Для Мэри Уоллстоункрафт, писавшей во времена, когда большинство мужчин были лишены права голоса, эта проблема была малозначимой (Wollstonecraft. Vindication…, р. 259). Но для американской женщины XIX в. «предоставление полноправного статуса пьяницам, идиотам, игрокам на бегах и торговцам ромом, невежественным иностранцам и глупым юнцам — в высшей мере оскорбительный факт» (Обращение Стэнтон к съезду в Сенека Фоллз, цит. по: Dubois, 1981, р. 32). К концу столетия феминистское движение все больше следовало предубеждениям женщин среднего класса, и первоначальное требование Стэнтон предоставить избирательные права всем трансформировалось в «голосование образованных» (ценз грамотности для обоих полов). Она также придерживалась мнения, что изнасилование — это преступление, совершаемое только мужчинами-рабочими, и в конце жизни выступала за контроль над рождаемостью среди рабочих как способ сокращения рабочего населения.
Классовой неприязни сопутствовала немалая доля расизма. C первого взгляда это вызывает удивление, если вспомнить, что американский феминизм берет истоки в аболиционистском движении, а в ранних выступлениях Стэнтон и других феминисток положение черных мужчин сравнивалось с положением бесправных женщин. «Черный мужчина и женщины рождены для гонений. Знаком их унижения является цвет кожи и пол, подобно «алой букве», горестно носимой на груди» (Цит. по: Dubois, 1981, р. 83). Некоторые современные феминистки, однако, считают, что подобное сравнение ситуации женщин и черных мужчин является само по себе расистским, так как включает в число всех женщин только белых, а черные женщины выпадают из рассмотрения. Свидетельством тому является тот факт, что сразу после Гражданской войны Стэнтон отказалась поддерживать предоставление избирательных прав неграм, если права голоса не будут также даны женщинам. Она утверждала, что белые женщины в большей мере заслуживают избирательное право, нежели прежние рабы, и, разгневанная предательством соратниц, интересы которых она защищала, Стэнтон сделала попытку «построить феминизм на основе расизма белых женщин» (Dubois, 1981, р. 92).
До недавнего времени политическая борьба черных женщин была практически вычеркнута из истории стараниями белых толковательниц. Но сейчас ее заново открывают черные феминистки, пересматривая концепцию политической активности с «черных» позиций и извлекая из забвения идеи таких выдающихся предшественниц, как Мария Стюарт (Maria Stewart) и Сожурнер Трут (Sojourner Truth) (См.: Collins, 1990, гл. 1). Трут (1797?–1883) была освобожденной рабыней, которая путешествовала по стране с выступлениями о проблемах женщин и рабства. Ее наиболее известная речь была произнесена на съезде по правам женщин в Экроне в 1851 г., в которой она изливала презрение по поводу заявлений мужчин, будто женщины слишком слабые и хрупкие существа, чтобы иметь право голоса. Напомнив о силе, проявленной в испытаниях женщинами, подобными ей самой, она аргументировала: «А я разве не женщина?» (Цит. по: Shneier, 1972, рр. 94-95). В целом же, политическая активность черных женщин оставалась маргинальной в суфражистской кампании, к концу столетия их участию активно препятствовали белые лидеры, опасаясь, что их присутствие в движении вызовет неприятие со стороны белых женщин на юге страны (См.: Davis, 1981; Spender, 1983а, рр. 357-374).

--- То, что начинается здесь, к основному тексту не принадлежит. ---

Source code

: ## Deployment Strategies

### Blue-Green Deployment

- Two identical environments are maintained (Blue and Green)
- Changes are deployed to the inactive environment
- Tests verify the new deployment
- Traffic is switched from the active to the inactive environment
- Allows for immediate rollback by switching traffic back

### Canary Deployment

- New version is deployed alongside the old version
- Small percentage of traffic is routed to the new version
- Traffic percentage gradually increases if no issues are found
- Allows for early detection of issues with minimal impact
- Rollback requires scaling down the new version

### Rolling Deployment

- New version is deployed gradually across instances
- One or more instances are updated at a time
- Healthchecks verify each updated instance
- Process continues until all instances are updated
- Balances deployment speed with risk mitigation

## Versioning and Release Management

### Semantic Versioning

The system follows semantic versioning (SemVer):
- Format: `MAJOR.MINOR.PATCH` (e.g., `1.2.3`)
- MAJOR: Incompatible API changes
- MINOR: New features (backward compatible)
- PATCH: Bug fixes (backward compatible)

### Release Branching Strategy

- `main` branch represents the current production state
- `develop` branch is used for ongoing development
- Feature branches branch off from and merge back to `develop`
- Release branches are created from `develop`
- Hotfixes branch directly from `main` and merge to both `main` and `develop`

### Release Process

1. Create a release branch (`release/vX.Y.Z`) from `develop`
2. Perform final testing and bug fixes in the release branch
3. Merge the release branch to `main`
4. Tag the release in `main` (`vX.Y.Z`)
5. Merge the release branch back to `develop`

Дискуссия о равенстве и различиях
Дискриминация по расовому признаку совершенно очевидно противоречила отношению к правам личности, декларированному в Сенека Фоллз полвека назад. Тем не менее американские феминистки постепенно отказывались от аргументов за равноправие, заменяя их доказательствами морального превосходства женщин. Эта идея о природном различии могла также быть применена к расовому неравенству. В соответствии с культом «истинной женственности», который становился все популярнее к концу века, уже не рациональность женщин, а именно их специфические женские качества должны были обеспечить им право голоса. Аргументы, которые приводились раньше, чтобы отказывать женщинам в праве на общественную роль, использовались теперь, чтобы требовать предоставления им этой роли. Предполагалось, что «женские ценности» вроде чистоты, терпимости и миролюбия должны найти отражение в делах государства. Хотя Стэнтон нередко апеллировала к качествам женского превосходства и использовала этот аргумент в своих рассуждениях, ее феминизм отличался от взглядов поздних суфражисток, поскольку она четко придерживалась либеральных идей о том, что именно рациональность женщин, равная мужской, обеспечивает им равные права. Несмотря на понимание ею взаимосвязи проблем пола, класса и многосторонней природы угнетения женщин, в конечном итоге она анализировала права каждой женщины как индивида (На эту тему см. известную ст.: Stanton. The Solitude of Self // Dubois, 1981).